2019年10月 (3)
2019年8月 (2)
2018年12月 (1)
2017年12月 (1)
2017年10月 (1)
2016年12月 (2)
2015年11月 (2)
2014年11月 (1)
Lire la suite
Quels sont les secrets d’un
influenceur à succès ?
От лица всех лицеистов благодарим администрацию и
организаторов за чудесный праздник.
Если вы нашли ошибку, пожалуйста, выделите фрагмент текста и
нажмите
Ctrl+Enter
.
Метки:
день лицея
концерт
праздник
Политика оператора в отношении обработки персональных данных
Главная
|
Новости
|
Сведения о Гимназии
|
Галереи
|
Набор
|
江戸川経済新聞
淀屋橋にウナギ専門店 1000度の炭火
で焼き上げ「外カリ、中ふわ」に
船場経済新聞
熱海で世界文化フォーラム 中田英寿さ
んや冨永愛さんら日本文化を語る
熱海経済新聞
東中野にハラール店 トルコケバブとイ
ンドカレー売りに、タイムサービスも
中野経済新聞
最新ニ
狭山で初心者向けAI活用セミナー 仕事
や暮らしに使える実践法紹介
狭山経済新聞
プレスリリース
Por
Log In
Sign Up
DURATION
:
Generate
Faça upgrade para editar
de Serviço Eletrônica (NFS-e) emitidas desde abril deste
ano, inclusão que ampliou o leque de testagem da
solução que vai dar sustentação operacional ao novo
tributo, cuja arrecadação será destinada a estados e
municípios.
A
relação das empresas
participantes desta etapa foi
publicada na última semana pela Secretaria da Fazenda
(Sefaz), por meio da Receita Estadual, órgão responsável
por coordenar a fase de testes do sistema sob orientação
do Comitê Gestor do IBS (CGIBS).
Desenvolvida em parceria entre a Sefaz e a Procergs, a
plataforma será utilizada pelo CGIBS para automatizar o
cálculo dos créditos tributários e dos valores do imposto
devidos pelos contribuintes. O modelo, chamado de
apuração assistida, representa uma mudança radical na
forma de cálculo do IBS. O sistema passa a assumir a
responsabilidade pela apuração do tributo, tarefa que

# # # # # # #

To do:
Go through the listing above and return every line where the word "праздник" occurs.

Result:
организаторов за чудесный праздник.
праздник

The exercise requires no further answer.